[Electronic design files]
= = = = =
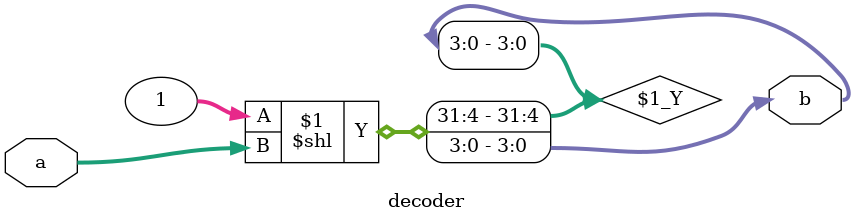
<source format=sv>
module decoder(a, b) ;
	parameter n=2 ;
	parameter m=4 ;

	input  [n-1:0] a ;
	output [m-1:0] b ;

	wire [m-1:0] b = 1 << a ;
	
endmodule

</source>
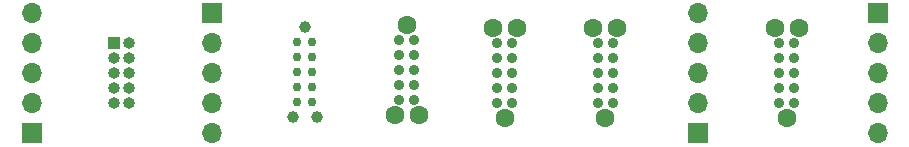
<source format=gbr>
G04 #@! TF.GenerationSoftware,KiCad,Pcbnew,(5.0.0)*
G04 #@! TF.CreationDate,2019-04-25T00:21:32-06:00*
G04 #@! TF.ProjectId,TC2050_adapter,5443323035305F616461707465722E6B,rev?*
G04 #@! TF.SameCoordinates,Original*
G04 #@! TF.FileFunction,Copper,L2,Bot,Signal*
G04 #@! TF.FilePolarity,Positive*
%FSLAX46Y46*%
G04 Gerber Fmt 4.6, Leading zero omitted, Abs format (unit mm)*
G04 Created by KiCad (PCBNEW (5.0.0)) date 04/25/19 00:21:32*
%MOMM*%
%LPD*%
G01*
G04 APERTURE LIST*
G04 #@! TA.AperFunction,ComponentPad*
%ADD10R,1.700000X1.700000*%
G04 #@! TD*
G04 #@! TA.AperFunction,ComponentPad*
%ADD11O,1.700000X1.700000*%
G04 #@! TD*
G04 #@! TA.AperFunction,ComponentPad*
%ADD12R,1.000000X1.000000*%
G04 #@! TD*
G04 #@! TA.AperFunction,ComponentPad*
%ADD13O,1.000000X1.000000*%
G04 #@! TD*
G04 #@! TA.AperFunction,ComponentPad*
%ADD14C,0.900000*%
G04 #@! TD*
G04 #@! TA.AperFunction,ComponentPad*
%ADD15C,1.600000*%
G04 #@! TD*
G04 #@! TA.AperFunction,ComponentPad*
%ADD16C,0.750000*%
G04 #@! TD*
G04 #@! TA.AperFunction,ComponentPad*
%ADD17C,1.000000*%
G04 #@! TD*
G04 APERTURE END LIST*
D10*
G04 #@! TO.P,J1,1*
G04 #@! TO.N,Net-(J1-Pad1)*
X27940000Y-38100000D03*
D11*
G04 #@! TO.P,J1,2*
G04 #@! TO.N,Net-(J1-Pad2)*
X27940000Y-35560000D03*
G04 #@! TO.P,J1,3*
G04 #@! TO.N,Net-(J1-Pad3)*
X27940000Y-33020000D03*
G04 #@! TO.P,J1,4*
G04 #@! TO.N,Net-(J1-Pad4)*
X27940000Y-30480000D03*
G04 #@! TO.P,J1,5*
G04 #@! TO.N,Net-(J1-Pad5)*
X27940000Y-27940000D03*
G04 #@! TD*
D12*
G04 #@! TO.P,J2,1*
G04 #@! TO.N,Net-(J1-Pad5)*
X34925000Y-30480000D03*
D13*
G04 #@! TO.P,J2,2*
G04 #@! TO.N,Net-(J2-Pad2)*
X36195000Y-30480000D03*
G04 #@! TO.P,J2,3*
G04 #@! TO.N,Net-(J1-Pad4)*
X34925000Y-31750000D03*
G04 #@! TO.P,J2,4*
G04 #@! TO.N,Net-(J2-Pad4)*
X36195000Y-31750000D03*
G04 #@! TO.P,J2,5*
G04 #@! TO.N,Net-(J1-Pad3)*
X34925000Y-33020000D03*
G04 #@! TO.P,J2,6*
G04 #@! TO.N,Net-(J2-Pad6)*
X36195000Y-33020000D03*
G04 #@! TO.P,J2,7*
G04 #@! TO.N,Net-(J1-Pad2)*
X34925000Y-34290000D03*
G04 #@! TO.P,J2,8*
G04 #@! TO.N,Net-(J2-Pad8)*
X36195000Y-34290000D03*
G04 #@! TO.P,J2,9*
G04 #@! TO.N,Net-(J1-Pad1)*
X34925000Y-35560000D03*
G04 #@! TO.P,J2,10*
G04 #@! TO.N,Net-(J2-Pad10)*
X36195000Y-35560000D03*
G04 #@! TD*
D11*
G04 #@! TO.P,J3,5*
G04 #@! TO.N,Net-(J2-Pad10)*
X43180000Y-38100000D03*
G04 #@! TO.P,J3,4*
G04 #@! TO.N,Net-(J2-Pad8)*
X43180000Y-35560000D03*
G04 #@! TO.P,J3,3*
G04 #@! TO.N,Net-(J2-Pad6)*
X43180000Y-33020000D03*
G04 #@! TO.P,J3,2*
G04 #@! TO.N,Net-(J2-Pad4)*
X43180000Y-30480000D03*
D10*
G04 #@! TO.P,J3,1*
G04 #@! TO.N,Net-(J2-Pad2)*
X43180000Y-27940000D03*
G04 #@! TD*
D11*
G04 #@! TO.P,J4,5*
G04 #@! TO.N,Net-(J4-Pad5)*
X99552017Y-38120885D03*
G04 #@! TO.P,J4,4*
G04 #@! TO.N,Net-(J4-Pad4)*
X99552017Y-35580885D03*
G04 #@! TO.P,J4,3*
G04 #@! TO.N,Net-(J4-Pad3)*
X99552017Y-33040885D03*
G04 #@! TO.P,J4,2*
G04 #@! TO.N,Net-(J4-Pad2)*
X99552017Y-30500885D03*
D10*
G04 #@! TO.P,J4,1*
G04 #@! TO.N,Net-(J4-Pad1)*
X99552017Y-27960885D03*
G04 #@! TD*
G04 #@! TO.P,J6,1*
G04 #@! TO.N,Net-(J5-Pad10)*
X84312018Y-38120885D03*
D11*
G04 #@! TO.P,J6,2*
G04 #@! TO.N,Net-(J5-Pad9)*
X84312018Y-35580885D03*
G04 #@! TO.P,J6,3*
G04 #@! TO.N,Net-(J5-Pad8)*
X84312018Y-33040885D03*
G04 #@! TO.P,J6,4*
G04 #@! TO.N,Net-(J5-Pad7)*
X84312018Y-30500885D03*
G04 #@! TO.P,J6,5*
G04 #@! TO.N,Net-(J5-Pad6)*
X84312018Y-27960885D03*
G04 #@! TD*
D14*
G04 #@! TO.P,J5,1*
G04 #@! TO.N,Net-(J4-Pad5)*
X92503518Y-35580885D03*
G04 #@! TO.P,J5,2*
G04 #@! TO.N,Net-(J4-Pad4)*
X92503518Y-34310885D03*
G04 #@! TO.P,J5,3*
G04 #@! TO.N,Net-(J4-Pad3)*
X92503518Y-33040885D03*
G04 #@! TO.P,J5,4*
G04 #@! TO.N,Net-(J4-Pad2)*
X92503518Y-31770885D03*
G04 #@! TO.P,J5,5*
G04 #@! TO.N,Net-(J4-Pad1)*
X92503518Y-30500885D03*
G04 #@! TO.P,J5,6*
G04 #@! TO.N,Net-(J5-Pad6)*
X91233518Y-30500885D03*
G04 #@! TO.P,J5,7*
G04 #@! TO.N,Net-(J5-Pad7)*
X91233518Y-31770885D03*
G04 #@! TO.P,J5,8*
G04 #@! TO.N,Net-(J5-Pad8)*
X91233518Y-33040885D03*
G04 #@! TO.P,J5,9*
G04 #@! TO.N,Net-(J5-Pad9)*
X91233518Y-34310885D03*
G04 #@! TO.P,J5,10*
G04 #@! TO.N,Net-(J5-Pad10)*
X91233518Y-35580885D03*
D15*
G04 #@! TO.P,J5,*
G04 #@! TO.N,*
X91868518Y-36850885D03*
X92884518Y-29230885D03*
X90852518Y-29230885D03*
G04 #@! TD*
D16*
G04 #@! TO.P,J7,1*
G04 #@! TO.N,N/C*
X50419000Y-30353000D03*
G04 #@! TO.P,J7,2*
X50419000Y-31623000D03*
G04 #@! TO.P,J7,3*
X50419000Y-32893000D03*
G04 #@! TO.P,J7,4*
X50419000Y-34163000D03*
G04 #@! TO.P,J7,5*
X50419000Y-35433000D03*
G04 #@! TO.P,J7,6*
X51689000Y-35433000D03*
G04 #@! TO.P,J7,7*
X51689000Y-34163000D03*
G04 #@! TO.P,J7,8*
X51689000Y-32893000D03*
G04 #@! TO.P,J7,9*
X51689000Y-31623000D03*
G04 #@! TO.P,J7,10*
X51689000Y-30353000D03*
D17*
G04 #@! TO.P,J7,*
G04 #@! TO.N,*
X51054000Y-29083000D03*
X50038000Y-36703000D03*
X52070000Y-36703000D03*
G04 #@! TD*
D15*
G04 #@! TO.P,J8,*
G04 #@! TO.N,*
X75485518Y-29230885D03*
X77517518Y-29230885D03*
X76501518Y-36850885D03*
D14*
G04 #@! TO.P,J8,10*
G04 #@! TO.N,N/C*
X75866518Y-35580885D03*
G04 #@! TO.P,J8,9*
X75866518Y-34310885D03*
G04 #@! TO.P,J8,8*
X75866518Y-33040885D03*
G04 #@! TO.P,J8,7*
X75866518Y-31770885D03*
G04 #@! TO.P,J8,6*
X75866518Y-30500885D03*
G04 #@! TO.P,J8,5*
X77136518Y-30500885D03*
G04 #@! TO.P,J8,4*
X77136518Y-31770885D03*
G04 #@! TO.P,J8,3*
X77136518Y-33040885D03*
G04 #@! TO.P,J8,2*
X77136518Y-34310885D03*
G04 #@! TO.P,J8,1*
X77136518Y-35580885D03*
G04 #@! TD*
G04 #@! TO.P,J9,1*
G04 #@! TO.N,N/C*
X68627517Y-35580885D03*
G04 #@! TO.P,J9,2*
X68627517Y-34310885D03*
G04 #@! TO.P,J9,3*
X68627517Y-33040885D03*
G04 #@! TO.P,J9,4*
X68627517Y-31770885D03*
G04 #@! TO.P,J9,5*
X68627517Y-30500885D03*
G04 #@! TO.P,J9,6*
X67357517Y-30500885D03*
G04 #@! TO.P,J9,7*
X67357517Y-31770885D03*
G04 #@! TO.P,J9,8*
X67357517Y-33040885D03*
G04 #@! TO.P,J9,9*
X67357517Y-34310885D03*
G04 #@! TO.P,J9,10*
X67357517Y-35580885D03*
D15*
G04 #@! TO.P,J9,*
G04 #@! TO.N,*
X67992517Y-36850885D03*
X69008517Y-29230885D03*
X66976517Y-29230885D03*
G04 #@! TD*
D14*
G04 #@! TO.P,J11,1*
G04 #@! TO.N,N/C*
X59055000Y-30226000D03*
G04 #@! TO.P,J11,2*
X59055000Y-31496000D03*
G04 #@! TO.P,J11,3*
X59055000Y-32766000D03*
G04 #@! TO.P,J11,4*
X59055000Y-34036000D03*
G04 #@! TO.P,J11,5*
X59055000Y-35306000D03*
G04 #@! TO.P,J11,6*
X60325000Y-35306000D03*
G04 #@! TO.P,J11,7*
X60325000Y-34036000D03*
G04 #@! TO.P,J11,8*
X60325000Y-32766000D03*
G04 #@! TO.P,J11,9*
X60325000Y-31496000D03*
G04 #@! TO.P,J11,10*
X60325000Y-30226000D03*
D15*
G04 #@! TO.P,J11,*
G04 #@! TO.N,*
X59690000Y-28956000D03*
X58674000Y-36576000D03*
X60706000Y-36576000D03*
G04 #@! TD*
M02*

</source>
= = = = =
Filter the entries and copy out every line with the word "source".

» Answer for this exercise
<source format=sv>
</source>
<source format=gbr>
</source>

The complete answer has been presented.